Olessya writes again and Aunty Nadya adopts someone who isn’t us
It’s so healthy here. They’re taking us on holiday by a river to stay in a camp in the woods for three months. We fish and cook our own food on fires and play all the time. You should come for the next school year. Can you?
We’re sitting on our bed playing cat’s cradle with our shoelaces, looking at Olessya’s postcard for the millionth time. All the kids are hiding under their beds again because Masha told them we had magic powers to split their heads in half, like us, and make them all become our together-twin slaves, with right and left parts of their brains. She has a stick, which she says is a wand, and if she strikes them with it, they’ll divide into two, with a lightning bolt – like we were. So it’s quiet as anything. It’s so odd, to think we we’re actually one person divided into two parts of our brain, but I’ll try not to think of that. I’ll think of the postcard instead.

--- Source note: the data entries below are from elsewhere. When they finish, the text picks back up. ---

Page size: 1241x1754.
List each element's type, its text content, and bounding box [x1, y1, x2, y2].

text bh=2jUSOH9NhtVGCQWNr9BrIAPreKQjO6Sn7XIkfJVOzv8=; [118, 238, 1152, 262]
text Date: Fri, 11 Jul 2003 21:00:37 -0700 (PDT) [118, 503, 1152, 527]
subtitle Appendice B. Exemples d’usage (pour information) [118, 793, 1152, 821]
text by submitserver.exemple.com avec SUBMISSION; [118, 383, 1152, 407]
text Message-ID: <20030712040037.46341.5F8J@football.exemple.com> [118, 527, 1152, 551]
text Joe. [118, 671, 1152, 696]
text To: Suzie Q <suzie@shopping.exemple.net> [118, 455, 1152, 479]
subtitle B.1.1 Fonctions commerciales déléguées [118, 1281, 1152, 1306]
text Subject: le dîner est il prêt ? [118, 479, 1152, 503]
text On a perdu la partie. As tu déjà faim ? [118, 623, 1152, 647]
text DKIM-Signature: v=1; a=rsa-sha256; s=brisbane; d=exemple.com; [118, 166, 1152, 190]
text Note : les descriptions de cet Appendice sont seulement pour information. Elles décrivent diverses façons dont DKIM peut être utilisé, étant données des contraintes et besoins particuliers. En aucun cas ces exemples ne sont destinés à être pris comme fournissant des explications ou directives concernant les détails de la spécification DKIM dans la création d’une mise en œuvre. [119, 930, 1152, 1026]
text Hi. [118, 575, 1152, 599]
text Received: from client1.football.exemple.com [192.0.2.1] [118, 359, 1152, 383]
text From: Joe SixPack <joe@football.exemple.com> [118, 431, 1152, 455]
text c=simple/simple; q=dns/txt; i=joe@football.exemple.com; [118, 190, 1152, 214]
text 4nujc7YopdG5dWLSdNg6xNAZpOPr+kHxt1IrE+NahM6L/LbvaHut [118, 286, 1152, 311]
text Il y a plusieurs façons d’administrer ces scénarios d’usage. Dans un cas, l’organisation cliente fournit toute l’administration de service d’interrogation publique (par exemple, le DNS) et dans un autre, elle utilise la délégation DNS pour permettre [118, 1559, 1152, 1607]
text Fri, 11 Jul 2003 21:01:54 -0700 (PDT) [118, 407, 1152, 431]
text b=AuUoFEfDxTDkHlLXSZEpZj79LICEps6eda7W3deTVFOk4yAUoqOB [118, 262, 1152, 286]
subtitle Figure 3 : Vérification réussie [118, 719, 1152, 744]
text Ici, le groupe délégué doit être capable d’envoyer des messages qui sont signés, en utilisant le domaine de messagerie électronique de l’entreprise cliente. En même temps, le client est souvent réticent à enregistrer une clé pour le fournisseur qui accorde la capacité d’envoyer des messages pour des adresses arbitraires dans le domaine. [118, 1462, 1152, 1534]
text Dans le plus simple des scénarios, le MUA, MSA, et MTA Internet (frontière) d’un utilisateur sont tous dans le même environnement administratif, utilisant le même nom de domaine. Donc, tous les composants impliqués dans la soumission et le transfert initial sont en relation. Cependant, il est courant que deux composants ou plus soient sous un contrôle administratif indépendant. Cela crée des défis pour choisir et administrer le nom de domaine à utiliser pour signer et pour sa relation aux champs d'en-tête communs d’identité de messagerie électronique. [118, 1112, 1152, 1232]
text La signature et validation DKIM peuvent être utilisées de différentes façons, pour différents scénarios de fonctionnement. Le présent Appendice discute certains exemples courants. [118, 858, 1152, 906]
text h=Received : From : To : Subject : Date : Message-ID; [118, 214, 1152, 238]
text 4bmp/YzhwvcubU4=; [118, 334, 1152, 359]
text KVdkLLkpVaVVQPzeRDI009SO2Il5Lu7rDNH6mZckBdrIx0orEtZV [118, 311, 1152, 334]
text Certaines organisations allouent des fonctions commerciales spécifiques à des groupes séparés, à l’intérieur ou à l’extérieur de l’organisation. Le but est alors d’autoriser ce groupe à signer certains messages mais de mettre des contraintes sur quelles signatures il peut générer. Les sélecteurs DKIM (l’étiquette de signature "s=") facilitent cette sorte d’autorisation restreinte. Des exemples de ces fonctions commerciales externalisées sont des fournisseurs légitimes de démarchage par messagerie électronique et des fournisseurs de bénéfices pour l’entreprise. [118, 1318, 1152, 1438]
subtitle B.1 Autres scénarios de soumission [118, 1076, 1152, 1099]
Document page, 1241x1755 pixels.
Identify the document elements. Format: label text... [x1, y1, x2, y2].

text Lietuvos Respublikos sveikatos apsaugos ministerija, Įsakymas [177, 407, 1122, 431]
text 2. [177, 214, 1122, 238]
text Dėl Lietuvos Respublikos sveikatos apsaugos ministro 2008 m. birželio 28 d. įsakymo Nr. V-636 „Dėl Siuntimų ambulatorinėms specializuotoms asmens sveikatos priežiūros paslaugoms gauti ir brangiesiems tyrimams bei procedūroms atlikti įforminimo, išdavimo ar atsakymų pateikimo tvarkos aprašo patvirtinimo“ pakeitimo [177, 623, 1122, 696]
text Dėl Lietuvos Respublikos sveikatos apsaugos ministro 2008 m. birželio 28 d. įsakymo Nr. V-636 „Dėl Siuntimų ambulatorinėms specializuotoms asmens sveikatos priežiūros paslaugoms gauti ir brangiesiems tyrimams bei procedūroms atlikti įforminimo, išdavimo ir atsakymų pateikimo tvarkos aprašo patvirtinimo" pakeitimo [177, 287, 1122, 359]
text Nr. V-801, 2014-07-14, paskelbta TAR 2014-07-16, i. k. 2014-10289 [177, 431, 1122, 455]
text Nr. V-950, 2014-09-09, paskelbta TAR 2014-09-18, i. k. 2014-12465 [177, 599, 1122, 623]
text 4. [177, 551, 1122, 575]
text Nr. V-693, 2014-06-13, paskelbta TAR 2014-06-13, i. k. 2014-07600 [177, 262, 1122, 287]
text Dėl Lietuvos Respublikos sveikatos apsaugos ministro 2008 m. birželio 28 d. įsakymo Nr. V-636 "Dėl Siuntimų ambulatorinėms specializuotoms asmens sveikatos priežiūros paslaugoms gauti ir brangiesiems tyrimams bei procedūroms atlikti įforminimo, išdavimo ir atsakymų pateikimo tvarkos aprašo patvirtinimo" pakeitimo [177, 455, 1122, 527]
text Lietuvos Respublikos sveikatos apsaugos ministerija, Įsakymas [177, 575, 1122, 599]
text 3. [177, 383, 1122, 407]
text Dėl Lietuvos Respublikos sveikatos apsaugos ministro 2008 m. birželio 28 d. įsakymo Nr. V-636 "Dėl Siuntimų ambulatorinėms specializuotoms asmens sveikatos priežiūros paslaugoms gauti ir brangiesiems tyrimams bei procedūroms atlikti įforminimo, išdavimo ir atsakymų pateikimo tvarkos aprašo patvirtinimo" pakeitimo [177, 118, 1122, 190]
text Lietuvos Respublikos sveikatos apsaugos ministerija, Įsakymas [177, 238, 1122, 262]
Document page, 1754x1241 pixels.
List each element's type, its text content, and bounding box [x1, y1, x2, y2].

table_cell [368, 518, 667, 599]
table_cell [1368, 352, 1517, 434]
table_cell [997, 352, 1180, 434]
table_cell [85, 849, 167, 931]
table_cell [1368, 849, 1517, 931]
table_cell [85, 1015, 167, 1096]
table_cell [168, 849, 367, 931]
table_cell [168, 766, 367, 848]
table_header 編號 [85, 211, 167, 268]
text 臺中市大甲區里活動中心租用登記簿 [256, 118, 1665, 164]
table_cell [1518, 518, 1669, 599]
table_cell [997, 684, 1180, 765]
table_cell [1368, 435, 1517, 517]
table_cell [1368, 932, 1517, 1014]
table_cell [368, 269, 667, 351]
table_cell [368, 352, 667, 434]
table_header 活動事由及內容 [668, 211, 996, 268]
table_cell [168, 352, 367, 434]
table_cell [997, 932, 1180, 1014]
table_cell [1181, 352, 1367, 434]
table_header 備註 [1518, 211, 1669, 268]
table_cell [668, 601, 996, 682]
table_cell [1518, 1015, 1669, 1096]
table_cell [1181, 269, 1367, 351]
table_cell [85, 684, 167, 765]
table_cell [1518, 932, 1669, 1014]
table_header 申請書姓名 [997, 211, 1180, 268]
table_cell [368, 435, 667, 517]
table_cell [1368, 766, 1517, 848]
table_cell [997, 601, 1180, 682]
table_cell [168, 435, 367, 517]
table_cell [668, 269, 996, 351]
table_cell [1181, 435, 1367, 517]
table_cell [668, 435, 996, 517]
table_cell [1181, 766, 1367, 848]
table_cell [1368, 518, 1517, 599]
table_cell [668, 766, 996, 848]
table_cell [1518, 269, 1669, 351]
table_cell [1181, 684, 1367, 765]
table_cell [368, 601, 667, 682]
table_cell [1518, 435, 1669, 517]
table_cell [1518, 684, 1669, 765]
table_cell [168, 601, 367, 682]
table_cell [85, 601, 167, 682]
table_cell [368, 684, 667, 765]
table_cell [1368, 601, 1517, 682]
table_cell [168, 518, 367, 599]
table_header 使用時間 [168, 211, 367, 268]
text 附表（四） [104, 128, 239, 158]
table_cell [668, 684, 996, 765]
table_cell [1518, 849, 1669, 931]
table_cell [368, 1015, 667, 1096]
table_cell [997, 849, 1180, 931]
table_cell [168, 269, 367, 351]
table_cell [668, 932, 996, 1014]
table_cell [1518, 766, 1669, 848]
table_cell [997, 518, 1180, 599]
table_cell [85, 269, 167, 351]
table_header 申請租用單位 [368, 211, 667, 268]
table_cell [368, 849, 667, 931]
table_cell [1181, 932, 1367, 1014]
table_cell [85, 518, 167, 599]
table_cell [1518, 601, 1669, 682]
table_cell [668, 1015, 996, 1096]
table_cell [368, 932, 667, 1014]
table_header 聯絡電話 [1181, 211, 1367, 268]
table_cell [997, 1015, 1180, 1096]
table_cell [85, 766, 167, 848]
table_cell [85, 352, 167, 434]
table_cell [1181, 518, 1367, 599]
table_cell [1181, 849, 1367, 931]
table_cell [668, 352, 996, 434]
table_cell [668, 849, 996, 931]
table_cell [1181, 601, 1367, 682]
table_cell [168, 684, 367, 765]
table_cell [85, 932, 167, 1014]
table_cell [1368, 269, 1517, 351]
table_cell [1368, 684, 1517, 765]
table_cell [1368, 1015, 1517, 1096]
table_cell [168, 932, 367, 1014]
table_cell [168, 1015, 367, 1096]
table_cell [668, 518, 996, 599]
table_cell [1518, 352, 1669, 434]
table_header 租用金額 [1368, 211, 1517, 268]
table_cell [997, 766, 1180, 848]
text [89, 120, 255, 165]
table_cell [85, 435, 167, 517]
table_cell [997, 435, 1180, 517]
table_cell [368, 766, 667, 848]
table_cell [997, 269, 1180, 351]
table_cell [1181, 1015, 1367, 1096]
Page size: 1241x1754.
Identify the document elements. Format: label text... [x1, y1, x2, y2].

We’re still sitting looking at it when Aunty Nadya comes in.
‘I have something to tell you, girls,’ she says, looking around at the empty ward with all the little feet sticking out from under the beds. She shakes her head wearily and sits down. ‘It’s about Vasya – you know, Uncle Vasya’s little nephew. I’ve brought him in a few times, to play.’
‘Prick,’ says Masha, but makes it sound like she’s hiccupping and Aunty Nadya doesn’t even notice.